Hi guys, I have a question. After running fasqc, I've discovered that some of my reads has overrepresnted sequences as follow
fastq.R1
Sequence Count Percentage Possible Source
GATCGGAAGAGCACACGTCTGAACTCCAGTCACAGTCAACAATCTCGTATGCCGTCTTCTGCTTGAAAAAAAAA 141860 0.4972976921930607 TruSeq Adapter, Index 13 (97% over 40bp)
NNNNNNNNNNNNNNNNNNNNNNNNNNNNNNNNNNN 55712 0.19530134659142676 No Hit
GATCGGAAGAGCACACGTCTGAACTCCAGTCACAGTCAACAATCTCGTAT 50886 0.17838354973167975 TruSeq Adapter, Index 13 (97% over 40bp)
fastq.R2
Sequence Count Percentage Possible Source
GGGGGGGGGGGGGGGGGGGGGGGGGGGGGGGGGGGGGGGGGGGGGGGGGG 72457 0.2540018249205738 No Hit
NNNNNNNNNNNNNNNNNNNNNNNNNNNNNNNNNNN 61284 0.21483428569265142 No Hit
but the adapter content is perfect. I would like to remove those adapters or overrepresented sequences. I've never done that before in PE, so I'm trying to figure out. At that moment I'm trying:
cutadapt -a GATCGGAAGAGCACACGTCTGAACTCCAGTCACAGTCAACAATCTCGTATGCCGTCTTCTGCTTGAAAAAAAAA -a NNNNNNNNNNNNNNNNNNNNNNNNNNNNNNNNNNN -a GATCGGAAGAGCACACGTCTGAACTCCAGTCACAGTCAACAATCTCGTAT -A GGGGGGGGGGGGGGGGGGGGGGGGGGGGGGGGGGGGGGGGGGGGGGGGGG -A NNNNNNNNNNNNNNNNNNNNNNNNNNNNNNNNNNN -o out.1.fastq -p out.2.fastq R1.fastq R2.fastq
any one with experience could tell me if this is right?
Thank you in advance!
If someone else has the same issue, I would like to add more information.
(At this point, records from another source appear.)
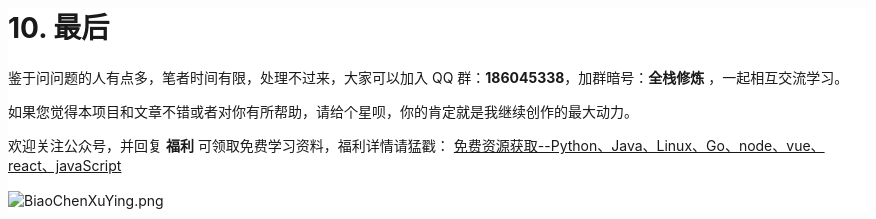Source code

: 

# 10. 最后


鉴于问问题的人有点多，笔者时间有限，处理不过来，大家可以加入 QQ 群：**186045338**，加群暗号：**全栈修炼** ，一起相互交流学习。

如果您觉得本项目和文章不错或者对你有所帮助，请给个星呗，你的肯定就是我继续创作的最大动力。

欢迎关注公众号，并回复 **福利** 可领取免费学习资料，福利详情请猛戳：  [免费资源获取--Python、Java、Linux、Go、node、vue、react、javaScript](https://mp.weixin.qq.com/s?__biz=MzA4MDU1MDExMg==&mid=2247483711&idx=1&sn=1ffb576159805e92fc57f5f1120fce3a&chksm=9fa3c0b0a8d449a664f36f6fdd017ac7da71b6a71c90261b06b4ea69b42359255f02d0ffe7b3&token=1560489745&lang=zh_CN#rd)

![BiaoChenXuYing.png](https://upload-images.jianshu.io/upload_images/12890819-4d7d488cb8fbb76f.png?imageMogr2/auto-orient/strip%7CimageView2/2/w/1240)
If you are planning to map the sequences with STAR, for example, you may have an error like
EXITING because of FATAL ERROR in reads input: short read sequence line
. It can be solved if you add the parameter-m N
, in my case I've chosen it based on the minimum Sequence length reported in fastqc. I hope this may help!